Rechtliche Schritte: Apotheker geht gemeinsam mit NOWEDA gegen TeleClinic vor
Essen (ots) – Mit dem Kauf des Telemedizinanbieters TeleClinic hat die Zur Rose AG, Mutterkonzern von DocMorris, für massive Proteste in der Apothekerschaft gesorgt. Schließlich droht die im deutschen Gesundheitswesen tief verwurzelte und bewährte Trennung von Arzt und Apotheker damit ausgehebelt zu werden. Und so scheint es tatsächlich auch zu kommen: Vor kurzem wurde bekannt, dass Vor-Ort-Apotheken in Sachen Rezeptvergabe bei TeleClinic außen vor bleiben. Denn der Anbieter leitet aktuell keine Rezepte an stationäre Apotheken weiter. Statt die Rezeptausstellung deshalb einzustellen, lässt TeleClinic den Patienten allerdings nur eine Wahl: Entweder sie schicken ihr Rezept an eine Versandapotheke – oder sie können es gar nicht einlösen. Besonders brisant: Die Patienten werden darüber nicht oder nur unzureichend informiert. Mit dramatischen Folgen.
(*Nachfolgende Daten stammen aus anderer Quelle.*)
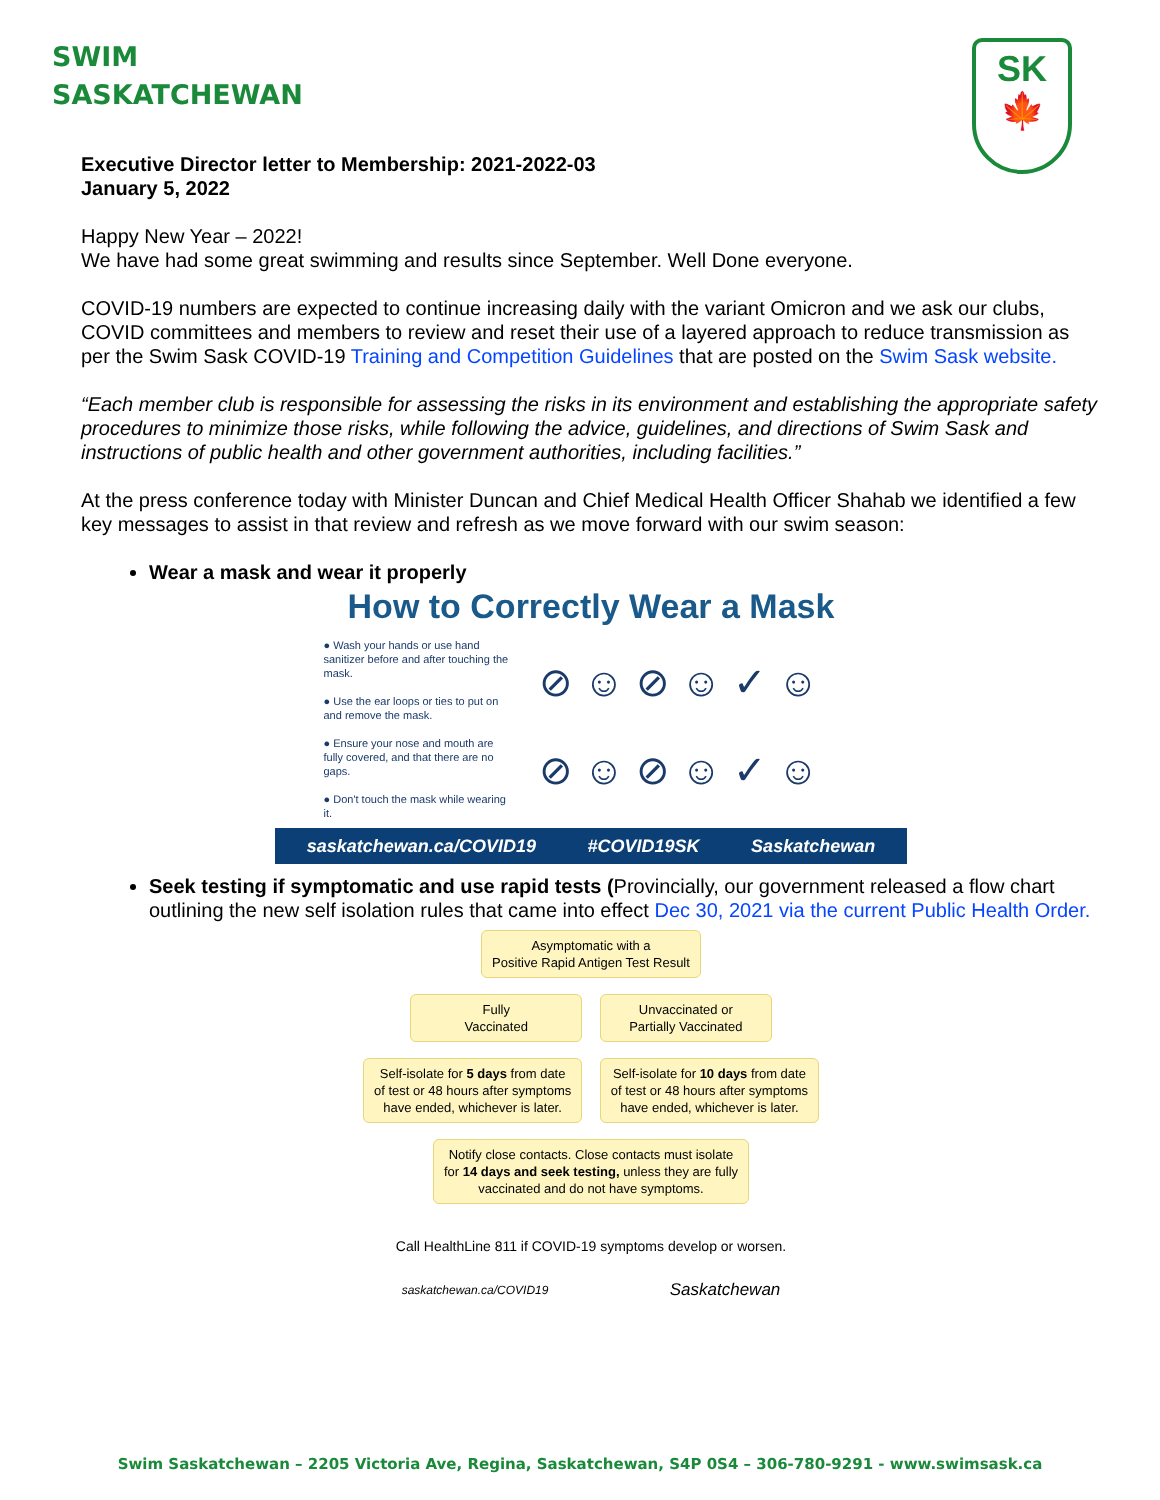SWIM
SASKATCHEWAN
SK
🍁
Executive Director letter to Membership: 2021-2022-03
January 5, 2022
Happy New Year – 2022!
We have had some great swimming and results since September. Well Done everyone.
COVID-19 numbers are expected to continue increasing daily with the variant Omicron and we ask our clubs, COVID committees and members to review and reset their use of a layered approach to reduce transmission as per the Swim Sask COVID-19 Training and Competition Guidelines that are posted on the Swim Sask website.
“Each member club is responsible for assessing the risks in its environment and establishing the appropriate safety procedures to minimize those risks, while following the advice, guidelines, and directions of Swim Sask and instructions of public health and other government authorities, including facilities.”
At the press conference today with Minister Duncan and Chief Medical Health Officer Shahab we identified a few key messages to assist in that review and refresh as we move forward with our swim season:
Wear a mask and wear it properly
How to Correctly Wear a Mask
● Wash your hands or use hand sanitizer before and after touching the mask.
● Use the ear loops or ties to put on and remove the mask.
● Ensure your nose and mouth are fully covered, and that there are no gaps.
● Don't touch the mask while wearing it.
⊘ ☺ ⊘ ☺ ✓ ☺
⊘ ☺ ⊘ ☺ ✓ ☺
saskatchewan.ca/COVID19 #COVID19SK Saskatchewan
Seek testing if symptomatic and use rapid tests (Provincially, our government released a flow chart outlining the new self isolation rules that came into effect Dec 30, 2021 via the current Public Health Order.
Asymptomatic with a
Positive Rapid Antigen Test Result
Fully
Vaccinated
Unvaccinated or
Partially Vaccinated
Self-isolate for 5 days from date
of test or 48 hours after symptoms
have ended, whichever is later.
Self-isolate for 10 days from date
of test or 48 hours after symptoms
have ended, whichever is later.
Notify close contacts. Close contacts must isolate
for 14 days and seek testing, unless they are fully
vaccinated and do not have symptoms.
Call HealthLine 811 if COVID-19 symptoms develop or worsen.
saskatchewan.ca/COVID19 Saskatchewan
Swim Saskatchewan – 2205 Victoria Ave, Regina, Saskatchewan, S4P 0S4 – 306-780-9291 - www.swimsask.ca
So konnte eine Akutmedikation eines 6-jährigen Mädchens nur durch den engagierten Einsatz des Apothekers Thomas Grittmann, Inhaber der Park-Apotheke in Miltenberg, gewährleistet werden. Thomas Grittmann, Mitglied der NOWEDA, will das Gebaren der TeleClinic nicht widerstandslos hinnehmen und hat sich mit Bitte um Unterstützung an die Apothekergenossenschaft gewandt. Dieser Bitte kam NOWEDA gerne nach und engagierte Dr. Morton Douglas, der die Rechtsvertretung von Herrn Grittmann im Auftrag der NOWEDA übernimmt und nun gegen TeleClinic vorgeht.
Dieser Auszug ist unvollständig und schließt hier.